__Saved entries__.
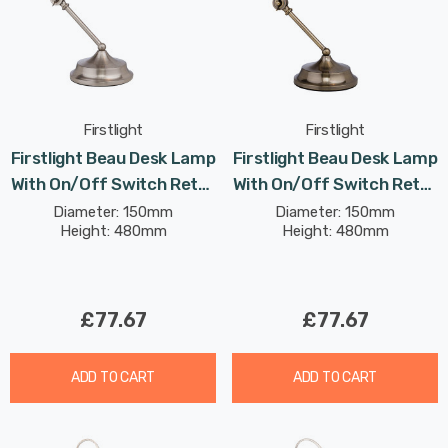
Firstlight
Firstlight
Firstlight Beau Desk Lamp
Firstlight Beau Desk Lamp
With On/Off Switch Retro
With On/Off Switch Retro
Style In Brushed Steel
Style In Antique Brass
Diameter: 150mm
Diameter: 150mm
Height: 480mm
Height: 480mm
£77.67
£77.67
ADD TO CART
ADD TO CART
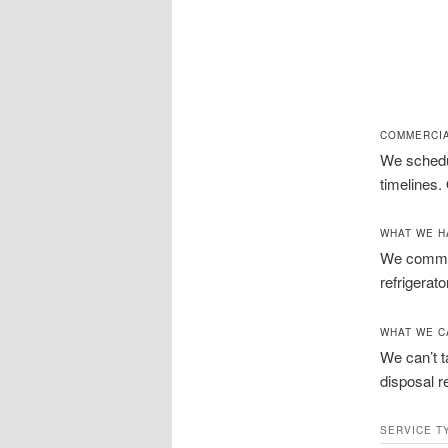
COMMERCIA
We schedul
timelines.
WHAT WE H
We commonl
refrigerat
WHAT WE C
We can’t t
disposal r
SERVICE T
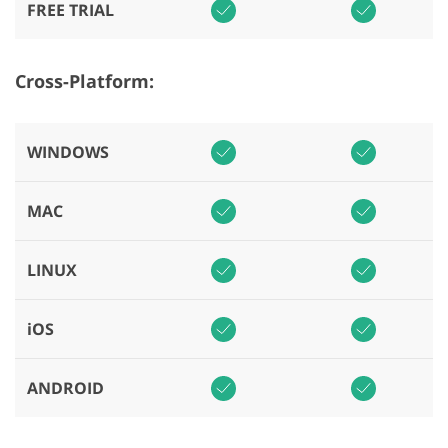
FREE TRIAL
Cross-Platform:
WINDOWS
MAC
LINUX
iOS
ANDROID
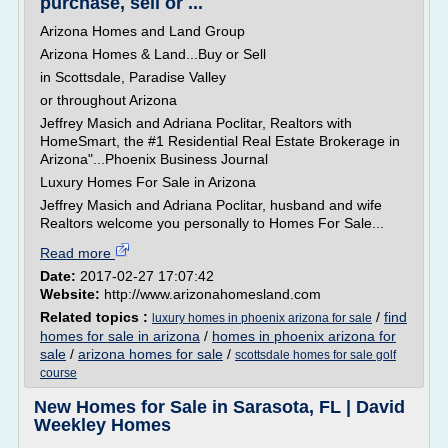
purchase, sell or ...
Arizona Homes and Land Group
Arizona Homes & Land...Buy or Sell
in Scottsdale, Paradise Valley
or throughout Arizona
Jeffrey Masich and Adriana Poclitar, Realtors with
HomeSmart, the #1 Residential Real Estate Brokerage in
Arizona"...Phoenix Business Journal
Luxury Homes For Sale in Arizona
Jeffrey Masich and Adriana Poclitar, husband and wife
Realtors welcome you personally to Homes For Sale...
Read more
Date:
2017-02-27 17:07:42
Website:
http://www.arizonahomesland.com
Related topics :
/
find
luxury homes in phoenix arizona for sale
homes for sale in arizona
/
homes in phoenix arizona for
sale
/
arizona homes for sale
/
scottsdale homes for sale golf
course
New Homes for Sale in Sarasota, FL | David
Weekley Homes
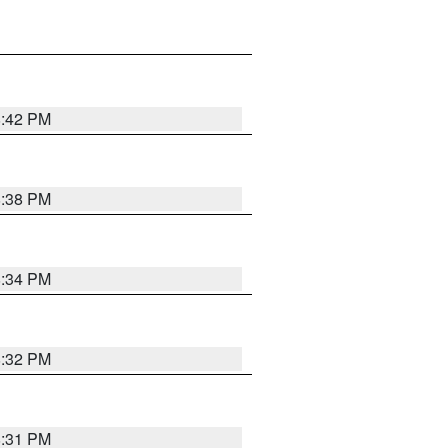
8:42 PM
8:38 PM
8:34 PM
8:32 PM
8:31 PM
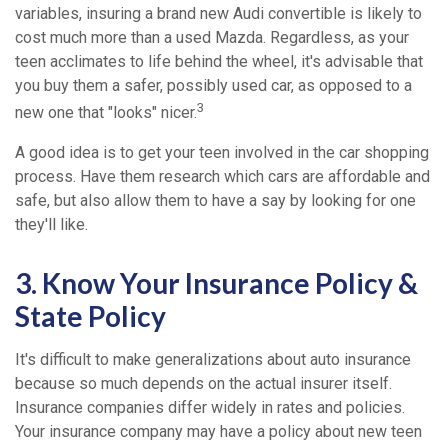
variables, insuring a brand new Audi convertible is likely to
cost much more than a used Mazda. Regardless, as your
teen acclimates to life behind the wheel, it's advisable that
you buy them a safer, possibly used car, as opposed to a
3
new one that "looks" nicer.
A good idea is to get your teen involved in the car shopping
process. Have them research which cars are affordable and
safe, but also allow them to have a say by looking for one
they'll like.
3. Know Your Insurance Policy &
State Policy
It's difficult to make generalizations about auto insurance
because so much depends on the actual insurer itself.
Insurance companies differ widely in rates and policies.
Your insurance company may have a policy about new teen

__ASSIGNMENT__.
If a line in the data contains the string "teen", copy it.

__YOUR SOLUTION__.
teen acclimates to life behind the wheel, it's advisable that
A good idea is to get your teen involved in the car shopping
Your insurance company may have a policy about new teen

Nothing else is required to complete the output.